Festival du film court en 2015 sur la place Saint-André © Joël Kermabon – placegrenet.fr

 

Une relative étroitesse qui semble trancher avec l’esprit du Festival, toujours partant pour de nouvelles expériences. Cette année, la Cinémathèque proposera ainsi un ciné-piscine, en partenariat avec la Ville de Pont-de-Claix et son centre aquatique Flotibulle. Une animation parmi d’autres au sein d’une semaine de cinéma composée d’ateliers et de conférences.
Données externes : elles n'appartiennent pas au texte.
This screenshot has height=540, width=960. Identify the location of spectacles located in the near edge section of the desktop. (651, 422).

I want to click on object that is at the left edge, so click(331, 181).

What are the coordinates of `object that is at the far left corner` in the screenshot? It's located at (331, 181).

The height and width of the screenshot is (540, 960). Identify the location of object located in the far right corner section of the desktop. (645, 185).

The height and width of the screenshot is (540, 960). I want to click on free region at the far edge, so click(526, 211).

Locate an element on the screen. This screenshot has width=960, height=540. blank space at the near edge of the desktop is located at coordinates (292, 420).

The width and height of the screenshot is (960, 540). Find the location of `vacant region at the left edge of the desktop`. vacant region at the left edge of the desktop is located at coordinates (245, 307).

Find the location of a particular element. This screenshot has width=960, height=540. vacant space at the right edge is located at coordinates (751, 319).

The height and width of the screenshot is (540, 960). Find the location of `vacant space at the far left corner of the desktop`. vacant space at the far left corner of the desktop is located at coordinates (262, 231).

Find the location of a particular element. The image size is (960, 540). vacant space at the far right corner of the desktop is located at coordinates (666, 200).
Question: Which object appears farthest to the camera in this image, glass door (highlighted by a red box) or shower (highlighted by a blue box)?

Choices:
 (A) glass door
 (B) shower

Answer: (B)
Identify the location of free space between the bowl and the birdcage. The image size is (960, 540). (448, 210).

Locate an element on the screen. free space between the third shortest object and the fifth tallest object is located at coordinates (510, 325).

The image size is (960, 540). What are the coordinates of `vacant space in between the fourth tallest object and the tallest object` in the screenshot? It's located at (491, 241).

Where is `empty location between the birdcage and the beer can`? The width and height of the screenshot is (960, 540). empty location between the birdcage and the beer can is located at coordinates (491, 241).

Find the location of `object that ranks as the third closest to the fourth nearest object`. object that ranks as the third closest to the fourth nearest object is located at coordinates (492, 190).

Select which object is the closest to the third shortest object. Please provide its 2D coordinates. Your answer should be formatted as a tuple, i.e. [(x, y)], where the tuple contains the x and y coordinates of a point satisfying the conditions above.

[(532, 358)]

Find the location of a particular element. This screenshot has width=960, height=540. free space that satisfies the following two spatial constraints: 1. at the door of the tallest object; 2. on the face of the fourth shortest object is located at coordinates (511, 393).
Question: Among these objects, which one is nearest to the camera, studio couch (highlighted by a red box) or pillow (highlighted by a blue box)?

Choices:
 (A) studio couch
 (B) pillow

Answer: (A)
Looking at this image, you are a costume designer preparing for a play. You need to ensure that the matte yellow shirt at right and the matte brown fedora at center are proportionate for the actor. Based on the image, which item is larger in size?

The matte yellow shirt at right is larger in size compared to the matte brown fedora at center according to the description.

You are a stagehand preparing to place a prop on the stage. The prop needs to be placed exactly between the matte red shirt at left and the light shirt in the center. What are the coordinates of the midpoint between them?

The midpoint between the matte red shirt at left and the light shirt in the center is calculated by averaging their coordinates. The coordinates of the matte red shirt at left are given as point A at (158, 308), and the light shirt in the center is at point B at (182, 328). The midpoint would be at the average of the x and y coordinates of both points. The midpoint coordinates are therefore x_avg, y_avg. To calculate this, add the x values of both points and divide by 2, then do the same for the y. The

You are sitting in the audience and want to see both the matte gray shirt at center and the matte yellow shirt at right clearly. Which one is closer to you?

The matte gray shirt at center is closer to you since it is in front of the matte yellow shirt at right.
Ainsi que des rencontres-apéros organisées en matinée… afin de s’adapter aux horaires des matchs de la Coupe du monde de football.

 

Enfin, pour la deuxième année consécutive, la Cinémathèque de Grenoble tiendra boutique durant les projections en plein air. « C’est une façon pour le public de nous aider », relève Peggy Zejgman-Lecarme. Pas question en effet de remettre en question la gratuité de l’événement, mais les contraintes financières n’en demeurent pas moins réelles. « C’est important que le public entende que son soutien est pour nous important », conclut la directrice de la Cinémathèque.